Execution, Performance, and Debugging
- What are the different read modes available for DataFrames in Apache Spark?
- What are the different ways to deploy Spark applications?
- What are the differences between cache and persist in Apache Spark? Explain how each method is used for storing intermediate RDDs or DataFrames in memory or on disk, and discuss their impacts on performance and resource management.
- How do you cache RDDs, DataFrames, and Spark Tables in Apache Spark? Explain the differences in caching strategies for each, including the impact on performance and how to choose the appropriate storage level for your use case.
- What is the Spark UI, and what functionalities does it provide? Describe the key components of the Spark UI, such as the Jobs tab, Stages tab, and Executors tab, and explain how they can be used to monitor and debug Spark applications.
- What are the differences between serialized and deserialized data in Apache Spark? Explain the processes of serialization and deserialization, their impact on performance and memory usage, and when each is typically used.
- What are the different write modes available in Apache Spark?
- What are partitioning and bucketing in Apache Spark, and how do they differ? Explain how each technique is used to optimize data storage and query performance, and discuss scenarios where one might be preferred over the other.
- How does the distinct operation work in Apache Spark? Explain the process it uses to remove duplicate records from a DataFrame or RDD.
- What is spark-submit in Apache Spark, and how is it used? Explain its role in deploying Spark applications.
- How does the groupBy operation work in Apache Spark? Explain the process of grouping data by one or more columns and how it is used to perform aggregations or transformations on grouped data.
Advanced Topics
- Partition skew in Apache Spark occurs when data is unevenly distributed across partitions, leading to performance issues. Describe the causes of partition skew, its impact on job performance, and strategies for mitigating or addressing skewed partitions.
- How does Adaptive Query Execution (AQE) improve query performance in Apache Spark? Discuss its key features and how it adapts to runtime statistics and data distribution.

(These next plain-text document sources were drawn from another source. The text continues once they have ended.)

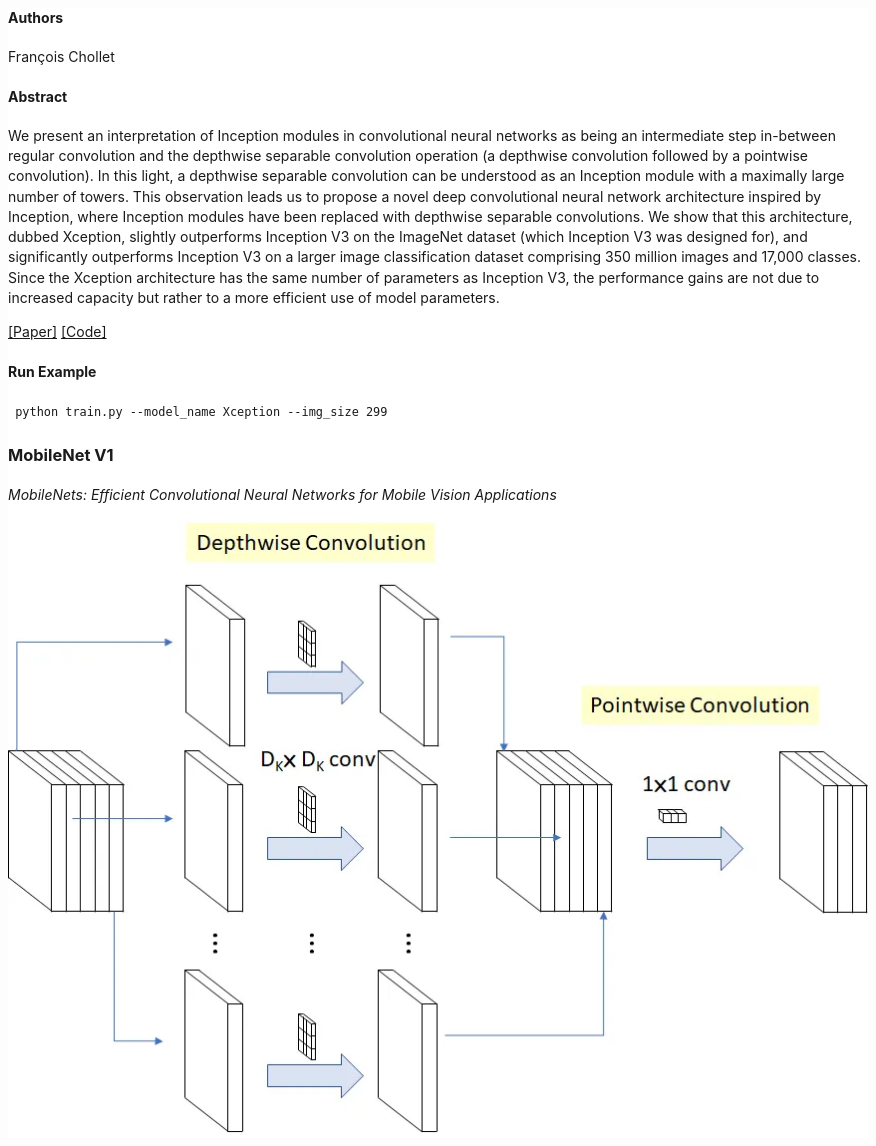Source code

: #### Authors

François Chollet

#### Abstract

We present an interpretation of Inception modules in convolutional neural networks as being an intermediate step in-between regular convolution and the depthwise separable convolution operation (a depthwise convolution followed by a pointwise convolution). In this light, a depthwise separable convolution can be understood as an Inception module with a maximally large number of towers. This observation leads us to propose a novel deep convolutional neural network architecture inspired by Inception, where Inception modules have been replaced with depthwise separable convolutions. We show that this architecture, dubbed Xception, slightly outperforms Inception V3 on the ImageNet dataset (which Inception V3 was designed for), and significantly outperforms Inception V3 on a larger image classification dataset comprising 350 million images and 17,000 classes. Since the Xception architecture has the same number of parameters as Inception V3, the performance gains are not due to increased capacity but rather to a more efficient use of model parameters.

[[Paper]](https://arxiv.org/abs/1610.02357) [[Code]](/models/xception/xception.py)

#### Run Example

```
 python train.py --model_name Xception --img_size 299
```

### MobileNet V1

_MobileNets: Efficient Convolutional Neural Networks for Mobile Vision Applications_

<p align="center">
    <img alt="image" src="images/mobileNetV1.webp"/>
</p>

- Compare sort-aggregate and hash-aggregate methods in Apache Spark. Explain how each aggregation technique works, their advantages and limitations, and the scenarios where one might be preferred over the other.
- Describe the stages involved in Spark's query execution process, including the initial parsing, semantic analysis, optimization, and physical execution. Explain how each stage contributes to query processing and performance.
- How does the Catalyst optimizer enhance query execution in Apache Spark? Discuss its role in query optimization, key features such as rule-based optimization, logical plan transformations, and how it improves performance.
- How is memory managed in Apache Spark? Discuss key aspects of Spark's memory management, including the management of execution and storage memory, strategies for avoiding out-of-memory errors, and techniques for optimizing memory usage.